Question

I'm using the Armadillo library in C++ for storing / calculating large matrices. It is my understanding that one should store large arrays / matrices dynamically (on the heap).

Suppose I declare a matrix

mat X;

and set the size to be (say) 500 rows, 500 columns with random entries:

X.randn(500,500);

Does Armadillo store X dynamically (i.e. on the heap) despite not using new or delete.? The reason I ask, is because it seems Armadillo allows me to declare a variable as:

mat::fixed<n_rows, n_cols> 

which, I quote: "is generally faster than dynamic memory allocation, but the size of the matrix can't be changed afterwards (directly or indirectly)".

Regardless of the above -- should I use this:

mat A;
A.set_size(n-1,n-1);  

or this:

mat *A = new mat;
(*A).set_size(n-1,n-1);

where n is between 1000 or 100000 and not known in advance.

Was it helpful?

Solution

Does Armadillo store X dynamically (i.e. on the heap) despite not using new or delete.?

Yes. There will be some form of new or delete in the library code. You just don't notice it from the outside.

The reason I ask, is because it seems Armadillo allows me to declare a variable as (mat::fixed ...)

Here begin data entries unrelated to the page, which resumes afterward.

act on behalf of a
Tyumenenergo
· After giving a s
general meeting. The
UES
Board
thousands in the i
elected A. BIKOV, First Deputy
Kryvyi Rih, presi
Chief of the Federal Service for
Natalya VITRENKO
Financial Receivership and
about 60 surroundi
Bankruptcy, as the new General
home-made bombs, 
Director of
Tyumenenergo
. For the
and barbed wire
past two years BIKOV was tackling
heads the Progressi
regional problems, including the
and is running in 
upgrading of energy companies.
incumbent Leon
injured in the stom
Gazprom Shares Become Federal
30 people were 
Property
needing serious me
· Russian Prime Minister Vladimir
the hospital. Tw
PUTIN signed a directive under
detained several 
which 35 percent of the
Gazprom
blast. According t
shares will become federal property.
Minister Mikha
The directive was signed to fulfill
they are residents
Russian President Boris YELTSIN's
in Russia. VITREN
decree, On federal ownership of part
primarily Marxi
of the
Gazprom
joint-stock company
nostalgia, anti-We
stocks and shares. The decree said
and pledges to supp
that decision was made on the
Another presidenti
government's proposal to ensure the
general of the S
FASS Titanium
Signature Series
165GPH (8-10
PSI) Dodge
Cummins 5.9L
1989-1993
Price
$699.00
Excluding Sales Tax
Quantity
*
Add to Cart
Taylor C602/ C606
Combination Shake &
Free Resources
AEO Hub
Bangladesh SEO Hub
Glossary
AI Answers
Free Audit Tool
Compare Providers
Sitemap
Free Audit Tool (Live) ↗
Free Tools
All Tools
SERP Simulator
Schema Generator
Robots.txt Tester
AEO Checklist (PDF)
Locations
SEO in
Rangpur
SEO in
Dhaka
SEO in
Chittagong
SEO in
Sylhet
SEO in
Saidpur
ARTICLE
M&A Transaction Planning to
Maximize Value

You'd have to look into the source code to see what's going on exactly here. My guess is that it has some kind of internal logic that decides how to deal with things based on size. You would normally use mat::fixed for small matrices, though.

Following that, you should use

mat A(n-1,n-1);

if you know the size at that point already. In some cases,

mat A;
A.set_size(n-1,n-1);  

might also be okay.

I can't think of a good reason to use your second option with the mat * pointer. First of all, libraries like armadillo handle their memory allocations internally, and developers take great care to get it right. Also, even if the memory code in the library was broken, your idea new mat wouldn't fix it: You would allocate memory for a mat object, but that object is certainly rather small. The big part is probably hidden behind something like a member variable T* data in the class mat, and you cannot influence how this is allocated from the outside.

I initially missed your comment on the size of n. As Mikhail says, dealing with 100000x100000 matrices will require much more care than simply thinking about the way you instantiate them.